▸ Trecho do texto:
⁂
Marie-Louise Von Franz (1990, p.45), estudiosa dos sonhos e ex-discípula de Jung enfatiza:

 

Cada sonho que temos dentre milhares no decorrer da nossa vida, é único. Uns são diretos, outros mais complexos, mas todos os sonhos são espontâneos e imprevisíveis. É, portanto surpreendente observar que muitos deles têm uma estrutura identificável, um arcabouço a partir do qual se organizam.  

 

Ansiosa, nos momentos de conflitos consigo mesma, Clarinha preocupava os seus pais, irmãos, amigos e professores. Melancólica, adentrava numa espécie de casulo particular; enquanto que nas situações de grandes percepções, transformava-se no ‘portal’ da sua insegurança. Desconectava-se da realidade psicofísica, tornando-se levemente ausente de si mesma, para interagir nas dimensões de outros mundos. Solitária, apresentava dificuldades na escola ou na família. Esquiva, não cantava e nem se divertia. Deslocava-se do ambiente no qual deveria estar inserida, para entrar num profundo estado de subjetividades e instalava-se no nível mais profundo da sua individualidade, ansiosa e cheia de mistérios.
⁂
▸ Dados registrados:
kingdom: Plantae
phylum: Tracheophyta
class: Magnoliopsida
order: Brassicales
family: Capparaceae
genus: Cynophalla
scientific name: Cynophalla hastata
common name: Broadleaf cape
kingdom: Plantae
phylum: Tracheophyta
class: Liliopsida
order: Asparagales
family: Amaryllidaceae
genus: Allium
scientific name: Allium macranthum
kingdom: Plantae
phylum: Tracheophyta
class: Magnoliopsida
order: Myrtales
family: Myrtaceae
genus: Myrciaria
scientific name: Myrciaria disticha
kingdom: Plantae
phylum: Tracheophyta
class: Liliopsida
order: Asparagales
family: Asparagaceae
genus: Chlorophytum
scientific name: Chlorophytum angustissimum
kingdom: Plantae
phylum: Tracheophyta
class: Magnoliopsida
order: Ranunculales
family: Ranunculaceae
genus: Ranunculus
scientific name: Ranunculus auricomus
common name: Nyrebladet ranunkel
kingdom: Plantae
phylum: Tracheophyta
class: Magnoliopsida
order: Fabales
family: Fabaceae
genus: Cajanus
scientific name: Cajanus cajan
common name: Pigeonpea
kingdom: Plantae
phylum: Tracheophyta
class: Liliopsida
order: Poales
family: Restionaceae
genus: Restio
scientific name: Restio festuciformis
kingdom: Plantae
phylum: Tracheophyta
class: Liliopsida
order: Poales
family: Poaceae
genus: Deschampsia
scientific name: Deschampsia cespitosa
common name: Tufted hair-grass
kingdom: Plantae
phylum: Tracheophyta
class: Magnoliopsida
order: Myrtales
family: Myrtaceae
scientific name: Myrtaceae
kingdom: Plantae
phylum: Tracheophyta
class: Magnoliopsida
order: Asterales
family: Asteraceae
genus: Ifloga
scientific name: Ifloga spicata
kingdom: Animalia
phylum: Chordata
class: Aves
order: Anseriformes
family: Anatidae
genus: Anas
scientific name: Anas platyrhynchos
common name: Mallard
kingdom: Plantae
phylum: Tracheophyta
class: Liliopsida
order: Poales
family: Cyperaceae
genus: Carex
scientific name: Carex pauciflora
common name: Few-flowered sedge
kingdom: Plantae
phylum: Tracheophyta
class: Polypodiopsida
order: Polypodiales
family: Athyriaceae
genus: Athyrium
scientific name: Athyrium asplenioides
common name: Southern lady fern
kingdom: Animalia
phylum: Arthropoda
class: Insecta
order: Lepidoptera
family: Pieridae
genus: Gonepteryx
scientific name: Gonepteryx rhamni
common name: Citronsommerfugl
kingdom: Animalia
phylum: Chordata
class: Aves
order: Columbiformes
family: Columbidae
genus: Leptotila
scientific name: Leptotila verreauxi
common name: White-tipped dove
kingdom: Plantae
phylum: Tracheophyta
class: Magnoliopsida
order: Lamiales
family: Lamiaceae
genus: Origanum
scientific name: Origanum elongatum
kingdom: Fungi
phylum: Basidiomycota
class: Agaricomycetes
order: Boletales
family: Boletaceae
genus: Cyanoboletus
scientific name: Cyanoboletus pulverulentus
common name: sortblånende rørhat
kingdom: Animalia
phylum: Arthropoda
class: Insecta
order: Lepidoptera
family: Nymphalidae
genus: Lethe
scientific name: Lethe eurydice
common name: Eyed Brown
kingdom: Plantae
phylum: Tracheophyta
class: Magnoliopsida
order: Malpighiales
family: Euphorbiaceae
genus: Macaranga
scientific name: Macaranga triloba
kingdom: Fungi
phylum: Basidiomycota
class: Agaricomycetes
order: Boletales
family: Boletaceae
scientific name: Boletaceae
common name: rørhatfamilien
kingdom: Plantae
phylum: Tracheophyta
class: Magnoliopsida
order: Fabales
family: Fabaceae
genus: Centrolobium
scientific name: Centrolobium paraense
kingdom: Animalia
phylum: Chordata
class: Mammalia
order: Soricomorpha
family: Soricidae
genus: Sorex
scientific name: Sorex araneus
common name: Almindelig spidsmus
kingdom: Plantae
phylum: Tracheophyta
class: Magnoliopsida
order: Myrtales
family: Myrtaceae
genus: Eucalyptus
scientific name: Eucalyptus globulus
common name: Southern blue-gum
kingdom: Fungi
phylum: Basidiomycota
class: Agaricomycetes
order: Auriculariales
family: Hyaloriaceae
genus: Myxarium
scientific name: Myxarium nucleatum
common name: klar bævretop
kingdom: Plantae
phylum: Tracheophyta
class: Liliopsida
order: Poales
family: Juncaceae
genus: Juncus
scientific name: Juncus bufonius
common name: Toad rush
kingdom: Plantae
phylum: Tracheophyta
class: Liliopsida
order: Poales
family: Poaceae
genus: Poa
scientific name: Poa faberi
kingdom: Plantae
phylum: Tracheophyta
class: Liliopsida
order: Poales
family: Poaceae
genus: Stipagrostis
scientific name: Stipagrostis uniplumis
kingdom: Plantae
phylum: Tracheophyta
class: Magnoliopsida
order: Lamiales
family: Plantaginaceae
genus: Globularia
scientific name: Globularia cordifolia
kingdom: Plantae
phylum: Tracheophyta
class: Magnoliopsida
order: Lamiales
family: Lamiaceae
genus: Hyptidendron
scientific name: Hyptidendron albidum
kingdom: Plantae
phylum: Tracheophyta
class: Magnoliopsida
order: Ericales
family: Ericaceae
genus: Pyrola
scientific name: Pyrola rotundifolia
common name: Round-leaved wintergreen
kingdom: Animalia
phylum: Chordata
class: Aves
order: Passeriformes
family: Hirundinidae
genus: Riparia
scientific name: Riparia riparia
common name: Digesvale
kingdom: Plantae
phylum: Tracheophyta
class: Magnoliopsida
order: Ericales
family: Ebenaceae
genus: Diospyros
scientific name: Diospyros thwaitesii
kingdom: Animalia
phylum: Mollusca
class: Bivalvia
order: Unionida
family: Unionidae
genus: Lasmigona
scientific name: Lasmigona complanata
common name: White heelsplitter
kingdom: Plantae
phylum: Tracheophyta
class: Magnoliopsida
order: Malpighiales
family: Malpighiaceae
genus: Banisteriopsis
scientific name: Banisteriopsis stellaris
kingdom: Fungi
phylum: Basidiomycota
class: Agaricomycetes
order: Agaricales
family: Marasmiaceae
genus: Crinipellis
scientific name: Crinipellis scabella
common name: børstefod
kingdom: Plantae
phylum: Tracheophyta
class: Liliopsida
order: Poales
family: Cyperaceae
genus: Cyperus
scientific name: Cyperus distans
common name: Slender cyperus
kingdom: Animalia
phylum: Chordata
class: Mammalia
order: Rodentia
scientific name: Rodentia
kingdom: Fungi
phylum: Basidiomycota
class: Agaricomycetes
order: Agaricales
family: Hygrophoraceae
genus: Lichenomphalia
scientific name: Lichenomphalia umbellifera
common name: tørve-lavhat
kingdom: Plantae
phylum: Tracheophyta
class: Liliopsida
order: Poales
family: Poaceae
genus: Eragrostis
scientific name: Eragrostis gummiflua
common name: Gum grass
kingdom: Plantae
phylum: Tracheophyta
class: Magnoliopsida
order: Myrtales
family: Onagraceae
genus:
⁂
▸ Objetivo declarado A: Reproduza fielmente, do trecho do texto, a passagem que vai de "Marie-Louise Von Franz" até "qual se organizam.".
▸ Objetivo declarado B: Reescreva em forma de lista o parágrafo do trecho do texto que começa com "Ansiosa, nos momentos de conflitos", mantendo seus fatos principais.

▸ Resposta completa A:
Marie-Louise Von Franz (1990, p.45), estudiosa dos sonhos e ex-discípula de Jung enfatiza:

 

Cada sonho que temos dentre milhares no decorrer da nossa vida, é único. Uns são diretos, outros mais complexos, mas todos os sonhos são espontâneos e imprevisíveis. É, portanto surpreendente observar que muitos deles têm uma estrutura identificável, um arcabouço a partir do qual se organizam.

▸ Resposta completa B:
- Nos momentos de conflito consigo mesma, Clarinha ficava ansiosa e preocupava os pais, os irmãos, os amigos e os professores.
- Melancólica, entrava numa espécie de casulo particular.
- Nas situações de grandes percepções, transformava-se no "portal" da sua insegurança.
- Desconectava-se da realidade psicofísica e ficava levemente ausente de si mesma, para interagir nas dimensões de outros mundos.
- Solitária, tinha dificuldades na escola ou na família.
- Esquiva, não cantava nem se divertia.
- Afastava-se do ambiente em que deveria estar inserida e entrava num profundo estado de subjetividades. Assim se instalava no nível mais profundo da sua individualidade, ansiosa e cheia de mistérios.